Electrochemical selection and characterization of a high current-generating Shewanella oneidensis mutant with altered cell-surface morphology and biofilm-related gene expression
1 School of Life Sciences, Tokyo University of Pharmacy and Life Sciences, 1432-1 Horinouchi, Hachioji 192-0392, Tokyo, Japan
2 Department of Applied Chemistry, The University of Tokyo, 7-3-1 Hongo, Bunkyo-ku 113-8656, Tokyo, Japan
3 Hashimoto Light Energy Conversion Project, ERATO/JST, The University of Tokyo, 7-3-1 Hongo, Bunkyo-ku 113-8656, Tokyo, Japan
4 Present address: Advanced Technologies Research Laboratories, Idemitsu Kosan, 1200 Kamiizumi, Sodegaura 299-0293, Chiba, Japan
BMC Microbiology 2014, 14:190 doi:10.1186/1471-2180-14-190Published: 16 July 2014
Shewanella oneidensis MR-1 exhibits extracellular electron transfer (EET) activity that is influenced by various cellular components, including outer-membrane cytochromes, cell-surface polysaccharides (CPS), and regulatory proteins. Here, a random transposon-insertion mutant library of S. oneidensis MR-1 was screened after extended cultivation in electrochemical cells (ECs) with a working electrode poised at +0.2 V (vs. Ag/AgCl) to isolate mutants that adapted to electrode-respiring conditions and identify as-yet-unknown EET-related factors.

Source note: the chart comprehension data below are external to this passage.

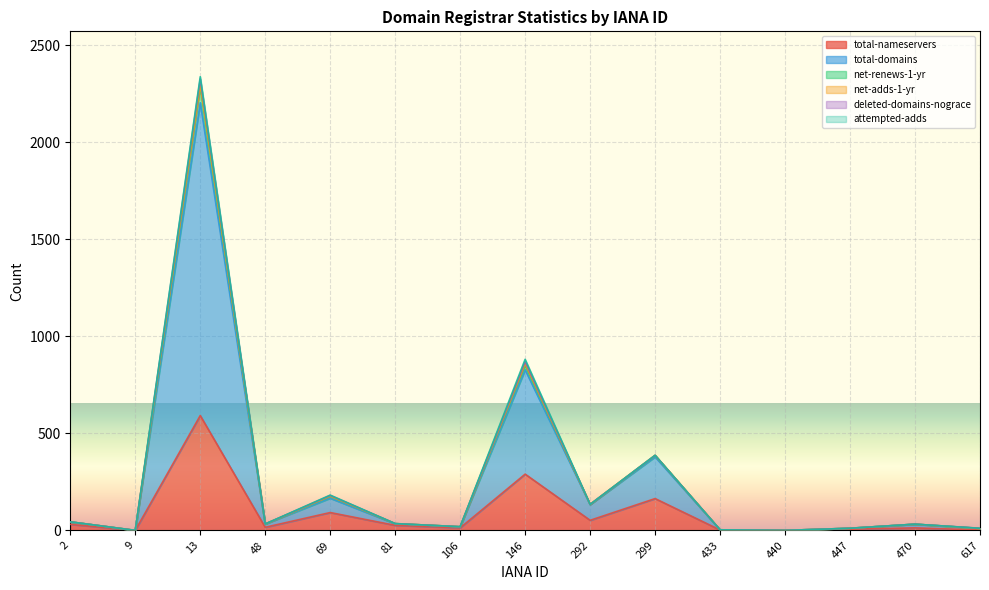

What is the maximum value for total-nameservers?

592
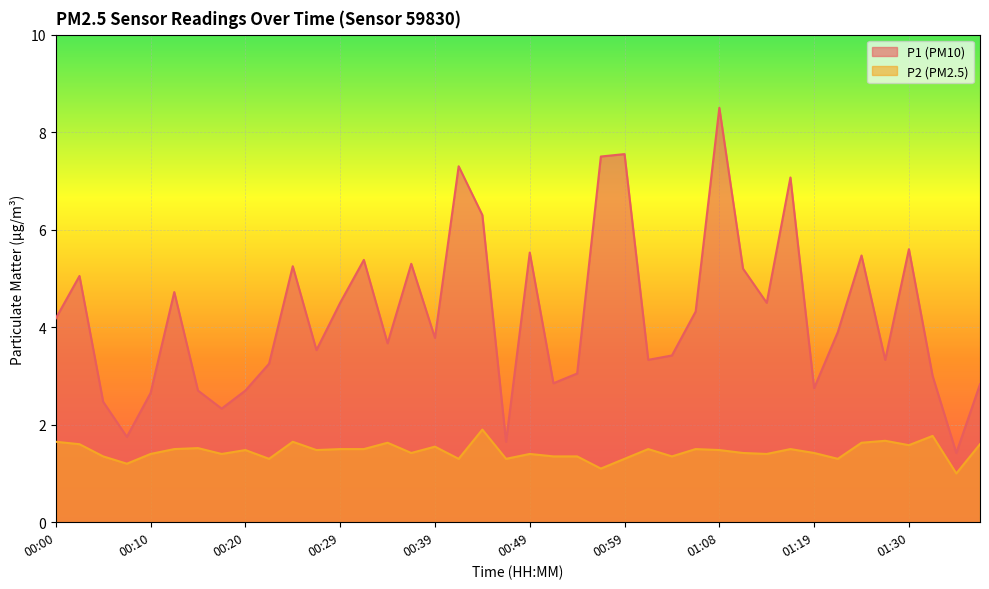

How many values in the P1 series exceed 3?

28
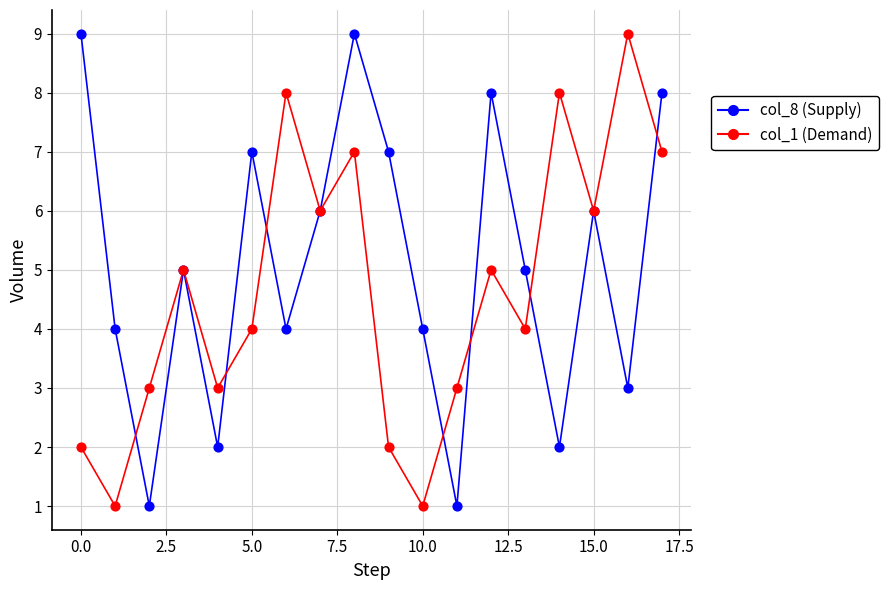

What is the maximum value shown in the chart?

9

Several mutants isolated from the enrichment culture exhibited rough morphology and extraordinarily large colonies on agar plates compared to wild-type MR-1. One of the isolated mutants, designated strain EC-2, produced 90% higher electric current than wild-type MR-1 in ECs and was found to have a transposon inserted in the SO_1860 (uvrY) gene, which encodes a DNA-binding response regulator of the BarA/UvrY two-component regulatory system. However, an in-frame deletion mutant of SO_1860 (∆SO_1860) did not exhibit a similar level of current generation as that of EC-2, suggesting that the enhanced current-generating capability of EC-2 was not simply due to the disruption of SO_1860. In both EC-2 and ∆SO_1860, the transcription of genes related to CPS synthesis was decreased compared to wild-type MR-1, suggesting that CPS negatively affects current generation. In addition, transcriptome analyses revealed that a number of genes, including those involved in biofilm formation, were differentially expressed in EC-2 compared to those in ∆SO_1860.
The present results indicate that the altered expression of the genes related to CPS biosynthesis and biofilm formation is associated with the distinct morphotype and high current-generating capability of strain EC-2, suggesting an important role of these genes in determining the EET activity of S. oneidensis.